### WHAT YOU ARE ASKED TO DO
Your answer should hold all lines of the entries that include the word "Anfrage".

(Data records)
◆ ◆ ◆ ◆ ◆ ◆ ◆

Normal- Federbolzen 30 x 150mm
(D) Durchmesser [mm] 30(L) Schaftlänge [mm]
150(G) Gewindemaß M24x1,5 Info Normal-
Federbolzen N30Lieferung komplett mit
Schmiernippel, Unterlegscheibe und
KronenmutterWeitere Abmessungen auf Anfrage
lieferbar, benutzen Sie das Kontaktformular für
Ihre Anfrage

◆ ◆ ◆ ◆ ◆ ◆ ◆

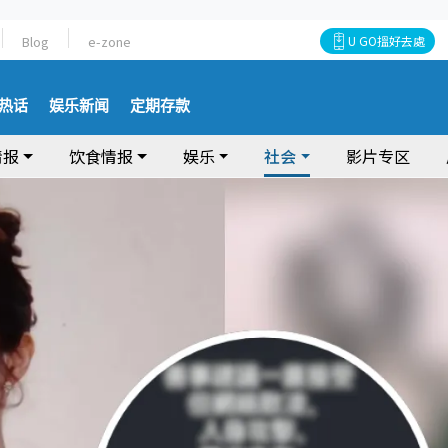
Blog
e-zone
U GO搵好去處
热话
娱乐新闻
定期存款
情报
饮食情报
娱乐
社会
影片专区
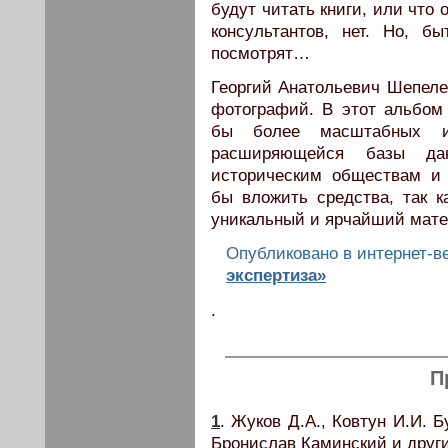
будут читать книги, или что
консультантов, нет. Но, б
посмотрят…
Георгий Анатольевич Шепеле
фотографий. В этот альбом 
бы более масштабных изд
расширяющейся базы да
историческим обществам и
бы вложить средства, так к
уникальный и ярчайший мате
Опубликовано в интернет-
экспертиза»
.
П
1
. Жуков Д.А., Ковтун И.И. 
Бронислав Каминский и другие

◆ ◆ ◆ ◆ ◆ ◆ ◆

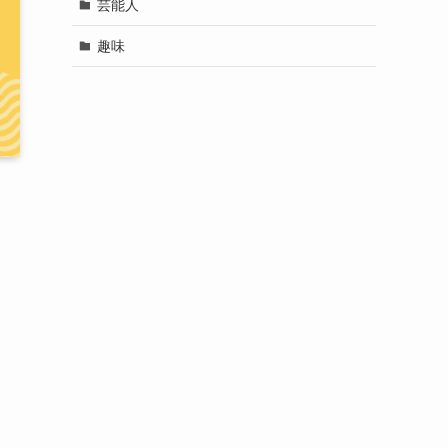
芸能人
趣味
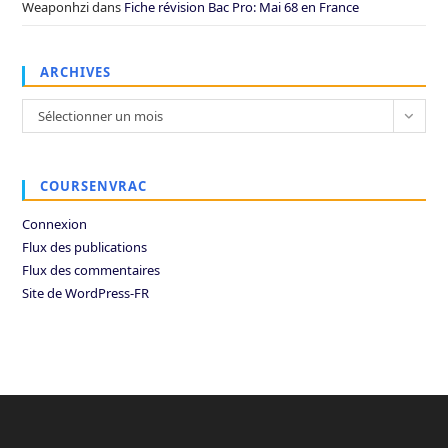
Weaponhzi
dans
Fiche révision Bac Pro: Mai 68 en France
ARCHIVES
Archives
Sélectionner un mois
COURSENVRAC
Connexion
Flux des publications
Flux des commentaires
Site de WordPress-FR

◆ ◆ ◆ ◆ ◆ ◆ ◆

### RESPONSE BELOW
KronenmutterWeitere Abmessungen auf Anfrage
Ihre Anfrage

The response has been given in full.